• **To do**
Below are the records; give again exactly the line with "right shoulder: (379, 301)", the line with "left front paw: (778, 482)", and each line that lies between them, and nothing besides.

• **Entries provided**

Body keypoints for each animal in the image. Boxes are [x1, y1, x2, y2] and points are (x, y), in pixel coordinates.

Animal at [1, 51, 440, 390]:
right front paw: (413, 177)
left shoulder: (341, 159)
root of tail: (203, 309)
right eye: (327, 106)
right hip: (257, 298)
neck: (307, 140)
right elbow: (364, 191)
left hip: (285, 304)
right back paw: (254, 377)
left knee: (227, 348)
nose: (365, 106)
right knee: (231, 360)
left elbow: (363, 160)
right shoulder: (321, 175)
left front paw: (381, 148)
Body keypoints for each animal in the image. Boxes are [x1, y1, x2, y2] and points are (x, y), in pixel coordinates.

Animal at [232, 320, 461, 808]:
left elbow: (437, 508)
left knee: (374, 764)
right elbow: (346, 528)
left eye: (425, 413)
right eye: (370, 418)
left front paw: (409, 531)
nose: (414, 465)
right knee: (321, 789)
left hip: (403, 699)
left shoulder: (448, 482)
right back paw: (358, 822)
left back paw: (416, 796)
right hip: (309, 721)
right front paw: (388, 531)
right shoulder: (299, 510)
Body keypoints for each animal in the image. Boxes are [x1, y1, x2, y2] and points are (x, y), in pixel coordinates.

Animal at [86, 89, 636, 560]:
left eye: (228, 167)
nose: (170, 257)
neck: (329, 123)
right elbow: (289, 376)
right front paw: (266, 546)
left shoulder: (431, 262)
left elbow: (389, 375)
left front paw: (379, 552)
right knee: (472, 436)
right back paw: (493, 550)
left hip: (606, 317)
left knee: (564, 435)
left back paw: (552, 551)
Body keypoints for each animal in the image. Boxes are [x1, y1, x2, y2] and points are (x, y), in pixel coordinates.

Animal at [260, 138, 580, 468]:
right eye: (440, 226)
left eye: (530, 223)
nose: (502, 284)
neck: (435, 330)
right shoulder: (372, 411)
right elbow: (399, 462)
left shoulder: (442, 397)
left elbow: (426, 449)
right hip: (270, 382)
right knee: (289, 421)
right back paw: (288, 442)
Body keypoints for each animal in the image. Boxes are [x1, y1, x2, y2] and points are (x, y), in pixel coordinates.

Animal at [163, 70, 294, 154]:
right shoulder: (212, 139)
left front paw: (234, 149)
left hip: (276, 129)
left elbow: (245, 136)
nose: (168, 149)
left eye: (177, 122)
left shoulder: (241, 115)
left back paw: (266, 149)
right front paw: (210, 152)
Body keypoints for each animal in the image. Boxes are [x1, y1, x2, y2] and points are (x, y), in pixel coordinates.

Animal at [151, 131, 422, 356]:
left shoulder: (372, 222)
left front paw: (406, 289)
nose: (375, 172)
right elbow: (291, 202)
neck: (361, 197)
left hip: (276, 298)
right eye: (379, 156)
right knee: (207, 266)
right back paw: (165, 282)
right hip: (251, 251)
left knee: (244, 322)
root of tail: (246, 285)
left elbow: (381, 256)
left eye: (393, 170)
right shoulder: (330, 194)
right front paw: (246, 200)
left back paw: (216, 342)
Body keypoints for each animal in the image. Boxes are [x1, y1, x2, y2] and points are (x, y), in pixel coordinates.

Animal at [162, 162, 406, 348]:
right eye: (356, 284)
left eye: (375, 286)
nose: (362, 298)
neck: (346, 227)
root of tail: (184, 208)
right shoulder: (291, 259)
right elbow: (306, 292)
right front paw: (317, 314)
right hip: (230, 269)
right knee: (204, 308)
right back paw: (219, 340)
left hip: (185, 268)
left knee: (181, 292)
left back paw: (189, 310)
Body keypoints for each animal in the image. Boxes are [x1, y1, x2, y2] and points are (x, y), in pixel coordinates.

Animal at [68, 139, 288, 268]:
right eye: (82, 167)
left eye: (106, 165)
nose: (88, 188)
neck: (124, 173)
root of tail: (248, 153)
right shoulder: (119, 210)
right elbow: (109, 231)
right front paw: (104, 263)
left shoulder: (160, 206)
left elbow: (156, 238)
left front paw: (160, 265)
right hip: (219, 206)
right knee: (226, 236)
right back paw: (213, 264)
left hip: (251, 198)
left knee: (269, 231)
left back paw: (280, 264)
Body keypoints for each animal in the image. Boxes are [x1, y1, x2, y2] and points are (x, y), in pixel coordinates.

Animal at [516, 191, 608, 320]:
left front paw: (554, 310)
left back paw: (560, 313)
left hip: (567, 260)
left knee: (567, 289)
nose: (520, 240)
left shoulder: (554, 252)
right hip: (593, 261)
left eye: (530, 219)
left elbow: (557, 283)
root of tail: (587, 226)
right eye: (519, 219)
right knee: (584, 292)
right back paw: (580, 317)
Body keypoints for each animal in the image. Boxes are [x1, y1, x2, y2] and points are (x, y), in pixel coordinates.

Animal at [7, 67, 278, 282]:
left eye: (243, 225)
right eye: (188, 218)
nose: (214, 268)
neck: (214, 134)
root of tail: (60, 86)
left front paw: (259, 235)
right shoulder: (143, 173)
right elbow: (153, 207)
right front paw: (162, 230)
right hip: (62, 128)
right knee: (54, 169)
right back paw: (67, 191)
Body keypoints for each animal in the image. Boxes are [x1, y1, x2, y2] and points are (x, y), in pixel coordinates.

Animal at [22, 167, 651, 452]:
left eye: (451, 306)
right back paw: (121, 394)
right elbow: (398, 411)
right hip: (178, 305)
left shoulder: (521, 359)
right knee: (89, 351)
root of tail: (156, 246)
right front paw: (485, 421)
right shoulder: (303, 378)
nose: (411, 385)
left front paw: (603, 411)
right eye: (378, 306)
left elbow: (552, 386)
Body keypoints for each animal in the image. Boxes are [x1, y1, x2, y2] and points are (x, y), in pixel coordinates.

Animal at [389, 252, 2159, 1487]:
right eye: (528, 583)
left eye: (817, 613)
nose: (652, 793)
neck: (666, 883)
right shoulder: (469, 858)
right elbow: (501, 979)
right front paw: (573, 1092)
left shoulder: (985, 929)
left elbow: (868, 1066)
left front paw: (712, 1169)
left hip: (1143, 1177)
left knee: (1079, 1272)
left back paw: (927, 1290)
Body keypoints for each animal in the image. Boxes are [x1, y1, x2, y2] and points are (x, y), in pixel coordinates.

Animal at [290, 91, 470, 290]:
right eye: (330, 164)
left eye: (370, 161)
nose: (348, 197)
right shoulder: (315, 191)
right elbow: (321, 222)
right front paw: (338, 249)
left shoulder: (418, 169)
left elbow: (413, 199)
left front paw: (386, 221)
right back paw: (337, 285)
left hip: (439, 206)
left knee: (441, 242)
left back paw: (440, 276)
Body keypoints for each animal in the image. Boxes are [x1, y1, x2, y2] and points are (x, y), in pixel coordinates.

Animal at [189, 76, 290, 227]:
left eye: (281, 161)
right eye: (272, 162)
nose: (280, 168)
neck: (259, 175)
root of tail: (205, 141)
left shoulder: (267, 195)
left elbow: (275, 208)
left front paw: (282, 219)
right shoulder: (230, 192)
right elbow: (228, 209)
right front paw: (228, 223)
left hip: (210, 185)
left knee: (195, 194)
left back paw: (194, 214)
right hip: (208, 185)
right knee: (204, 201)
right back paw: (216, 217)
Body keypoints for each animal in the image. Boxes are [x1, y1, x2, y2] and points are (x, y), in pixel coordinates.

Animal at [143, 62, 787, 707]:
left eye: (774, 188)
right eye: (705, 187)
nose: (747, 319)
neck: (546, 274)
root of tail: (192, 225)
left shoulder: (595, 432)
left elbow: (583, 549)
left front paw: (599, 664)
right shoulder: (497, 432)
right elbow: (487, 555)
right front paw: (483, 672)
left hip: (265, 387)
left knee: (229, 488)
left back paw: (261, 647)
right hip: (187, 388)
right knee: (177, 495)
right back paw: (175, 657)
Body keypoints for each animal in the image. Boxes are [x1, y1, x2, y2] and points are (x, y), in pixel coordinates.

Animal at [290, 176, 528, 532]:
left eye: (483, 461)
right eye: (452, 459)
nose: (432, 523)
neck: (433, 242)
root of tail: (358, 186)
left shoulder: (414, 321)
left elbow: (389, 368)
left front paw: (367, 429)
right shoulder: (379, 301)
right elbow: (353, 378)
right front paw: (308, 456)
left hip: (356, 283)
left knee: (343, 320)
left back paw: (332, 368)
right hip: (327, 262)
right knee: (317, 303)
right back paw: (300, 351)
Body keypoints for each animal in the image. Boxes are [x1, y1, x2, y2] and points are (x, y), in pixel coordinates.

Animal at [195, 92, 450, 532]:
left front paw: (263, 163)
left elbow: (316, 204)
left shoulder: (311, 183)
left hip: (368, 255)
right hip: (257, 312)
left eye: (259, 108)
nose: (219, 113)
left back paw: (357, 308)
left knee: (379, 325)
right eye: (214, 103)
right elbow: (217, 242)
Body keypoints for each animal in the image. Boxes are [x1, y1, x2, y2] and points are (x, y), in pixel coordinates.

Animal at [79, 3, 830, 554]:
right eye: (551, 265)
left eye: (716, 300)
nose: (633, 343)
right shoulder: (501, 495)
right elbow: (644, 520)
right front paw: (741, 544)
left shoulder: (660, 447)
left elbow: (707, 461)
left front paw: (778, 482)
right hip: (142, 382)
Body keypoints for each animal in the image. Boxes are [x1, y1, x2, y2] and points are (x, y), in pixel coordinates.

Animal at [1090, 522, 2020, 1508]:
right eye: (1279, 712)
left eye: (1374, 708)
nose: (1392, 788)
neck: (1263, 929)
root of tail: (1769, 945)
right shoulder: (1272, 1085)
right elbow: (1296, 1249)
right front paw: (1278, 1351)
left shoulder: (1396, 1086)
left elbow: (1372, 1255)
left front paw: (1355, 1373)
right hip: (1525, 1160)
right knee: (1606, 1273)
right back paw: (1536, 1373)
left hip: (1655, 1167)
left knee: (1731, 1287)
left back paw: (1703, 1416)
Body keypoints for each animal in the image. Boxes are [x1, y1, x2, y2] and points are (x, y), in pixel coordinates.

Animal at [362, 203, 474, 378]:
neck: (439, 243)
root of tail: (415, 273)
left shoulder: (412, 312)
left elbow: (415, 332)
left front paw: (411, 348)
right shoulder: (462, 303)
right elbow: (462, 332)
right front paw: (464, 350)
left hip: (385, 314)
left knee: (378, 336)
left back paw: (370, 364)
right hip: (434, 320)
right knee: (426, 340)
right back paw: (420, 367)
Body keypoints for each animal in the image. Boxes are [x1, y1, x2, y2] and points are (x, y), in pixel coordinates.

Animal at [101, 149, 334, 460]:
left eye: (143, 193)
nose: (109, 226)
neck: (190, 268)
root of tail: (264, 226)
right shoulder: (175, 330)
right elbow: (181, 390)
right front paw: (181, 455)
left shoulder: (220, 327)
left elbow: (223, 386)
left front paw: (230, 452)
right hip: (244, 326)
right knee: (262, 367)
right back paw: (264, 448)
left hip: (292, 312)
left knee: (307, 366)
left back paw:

• **Finished task**
right shoulder: (379, 301)
right elbow: (353, 378)
right front paw: (308, 456)
left hip: (356, 283)
left knee: (343, 320)
left back paw: (332, 368)
right hip: (327, 262)
right knee: (317, 303)
right back paw: (300, 351)
Body keypoints for each animal in the image. Boxes are [x1, y1, x2, y2] and points are (x, y), in pixel coordinates.

Animal at [195, 92, 450, 532]:
left front paw: (263, 163)
left elbow: (316, 204)
left shoulder: (311, 183)
left hip: (368, 255)
right hip: (257, 312)
left eye: (259, 108)
nose: (219, 113)
left back paw: (357, 308)
left knee: (379, 325)
right eye: (214, 103)
right elbow: (217, 242)
Body keypoints for each animal in the image. Boxes are [x1, y1, x2, y2] and points are (x, y), in pixel coordinates.

Animal at [79, 3, 830, 554]:
right eye: (551, 265)
left eye: (716, 300)
nose: (633, 343)
right shoulder: (501, 495)
right elbow: (644, 520)
right front paw: (741, 544)
left shoulder: (660, 447)
left elbow: (707, 461)
left front paw: (778, 482)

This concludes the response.